A misconfiguration of Endpoint systems at Microsoft made 2.4 terabytes of customer data publicly available. Cyber security provider SOCRadar informed the tech giant about this on September 24. Microsoft claims to have since fixed the bug and the data can only be accessed with the necessary authorization.
According to the SOCRadar report, the data breach affected more than 65,000 companies in 111 countries. Over 335,000 emails, 133,000 projects and 548,000 user files have been made publicly available.
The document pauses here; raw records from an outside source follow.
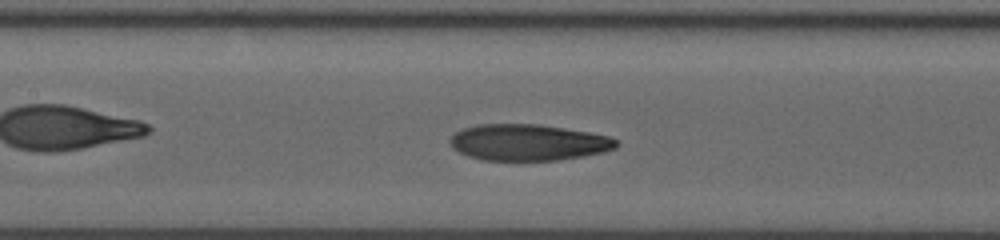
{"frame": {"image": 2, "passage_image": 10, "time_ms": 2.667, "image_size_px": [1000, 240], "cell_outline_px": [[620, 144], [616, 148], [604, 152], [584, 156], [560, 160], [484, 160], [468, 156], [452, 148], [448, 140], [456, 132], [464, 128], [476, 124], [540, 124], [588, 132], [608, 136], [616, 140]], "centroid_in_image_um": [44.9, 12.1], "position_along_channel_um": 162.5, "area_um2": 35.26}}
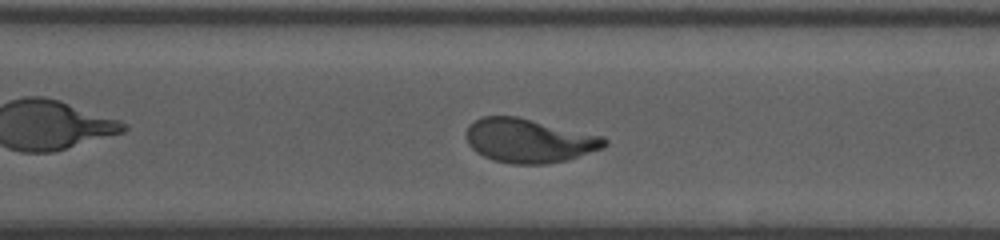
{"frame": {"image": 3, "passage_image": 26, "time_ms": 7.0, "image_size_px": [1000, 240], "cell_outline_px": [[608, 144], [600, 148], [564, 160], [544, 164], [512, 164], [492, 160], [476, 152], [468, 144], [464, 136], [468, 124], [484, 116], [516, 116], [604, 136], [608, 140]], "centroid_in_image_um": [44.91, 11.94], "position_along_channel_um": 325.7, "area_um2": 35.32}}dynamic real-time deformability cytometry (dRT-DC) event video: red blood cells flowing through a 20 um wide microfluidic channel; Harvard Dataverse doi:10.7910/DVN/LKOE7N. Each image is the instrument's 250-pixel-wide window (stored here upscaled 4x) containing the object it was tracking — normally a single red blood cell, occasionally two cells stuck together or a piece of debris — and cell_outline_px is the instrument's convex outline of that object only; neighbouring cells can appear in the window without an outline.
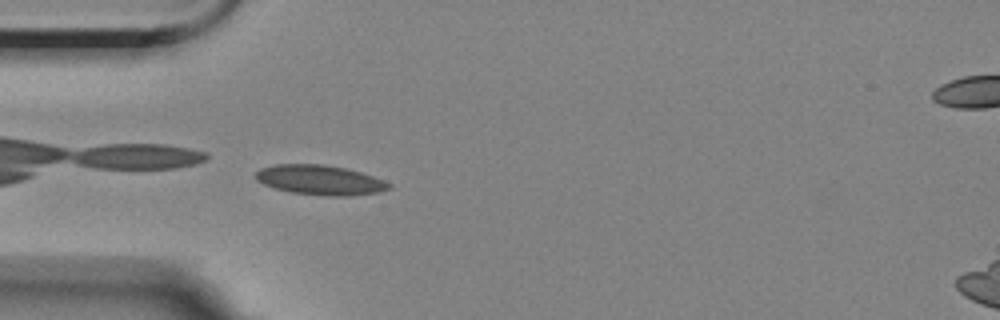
{"species": "Egyptian fruit bat (a non-hibernating species)", "species_latin": "Rousettus aegyptiacus", "temperature_condition": "room temperature", "stored_images_in_passage": 44, "camera_frame_rate_fps": 3000, "um_per_image_px": 0.085, "animal": {"sex": "female"}, "frame": {"image": 1, "passage_image": 4, "time_ms": 1.0, "image_size_px": [1000, 320], "cell_outline_px": [[392, 188], [380, 192], [352, 196], [328, 196], [292, 192], [276, 188], [264, 184], [256, 180], [256, 172], [260, 168], [276, 164], [324, 164], [344, 168], [360, 172], [384, 180], [392, 184]], "centroid_in_image_um": [27.24, 15.3], "position_along_channel_um": 57.8, "area_um2": 23.12}}
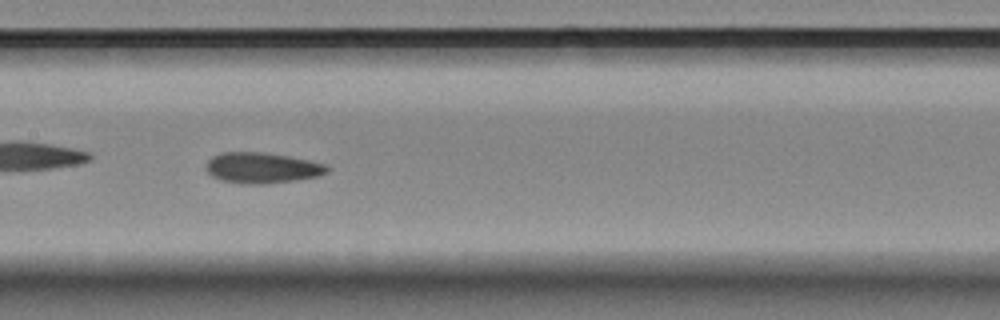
{"frame": {"image": 2, "passage_image": 15, "time_ms": 4.667, "image_size_px": [1000, 320], "cell_outline_px": [[332, 168], [328, 172], [320, 176], [296, 180], [268, 184], [240, 184], [220, 180], [212, 176], [208, 172], [208, 160], [212, 156], [220, 152], [260, 152], [288, 156], [328, 164]], "centroid_in_image_um": [22.32, 14.28], "position_along_channel_um": 185.1, "area_um2": 21.91}}
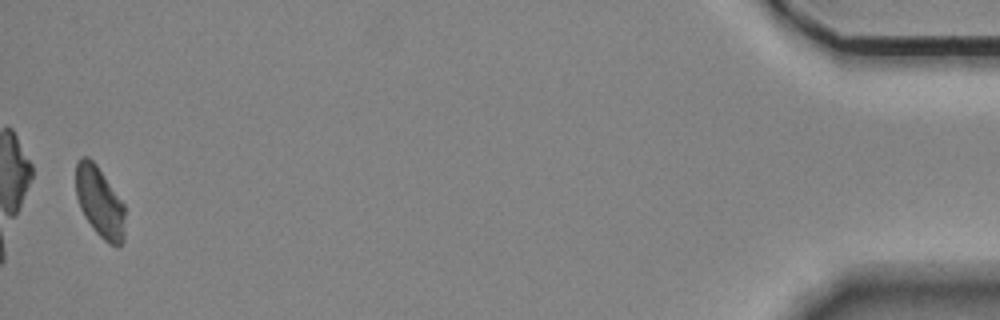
{"frame": {"image": 3, "passage_image": 43, "time_ms": 14.0, "image_size_px": [1000, 320], "cell_outline_px": [[124, 240], [116, 248], [108, 244], [92, 228], [84, 216], [80, 208], [76, 196], [76, 164], [80, 156], [88, 156], [96, 164], [124, 204]], "centroid_in_image_um": [8.46, 17.19], "position_along_channel_um": 426.7, "area_um2": 20.29}, "authors_computed_cell_mechanics": {"area_um2": 21.2704, "velocity_mm_per_s": 3.5382, "shape_relaxation_time_tau1_ms": 10.4151, "shape_relaxation_time_tau2_ms": 3.5887, "deformation_change_tau1": 0.1726, "deformation_change_tau2": 0.0848}}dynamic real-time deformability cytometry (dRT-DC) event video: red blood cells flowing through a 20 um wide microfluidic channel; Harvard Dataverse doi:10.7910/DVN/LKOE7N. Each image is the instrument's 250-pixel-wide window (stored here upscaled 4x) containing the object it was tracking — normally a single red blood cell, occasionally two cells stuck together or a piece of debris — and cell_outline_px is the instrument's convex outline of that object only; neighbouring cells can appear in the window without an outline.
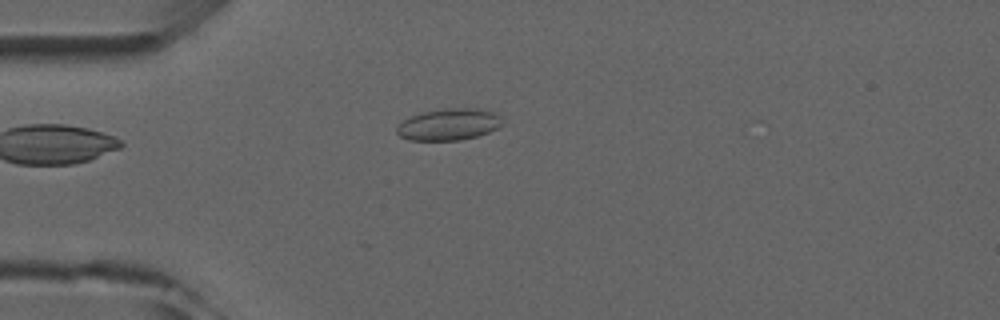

🛑 Sensitive data from 65,000+ devices in 111 countries leaked due to a single misconfigured data bucket 🛑
🤯 SOCRadar has discovered that sensitive data from 65,000 devices became public due to a misconfigured server. #data leak https://t.co/Jv10fg7c6a…— SOCRadar® (@socradar) 19 October 2022
Microsoft disputes the extent of the data leak
Microsoft confirms that a configuration error is the source of the leak, but disputes the extent of the leak described by SOCRadar. The first internal investigations would have shown that many pieces of information are duplicates that refer several times to the same data. Affected customers have been notified.
Microsoft also criticizes the publication of a search tool by SOCRadar. According to the Redmond company, this tool requires no identity verification and thus unnecessarily exposes Microsoft customers to the risk of cyber attacks.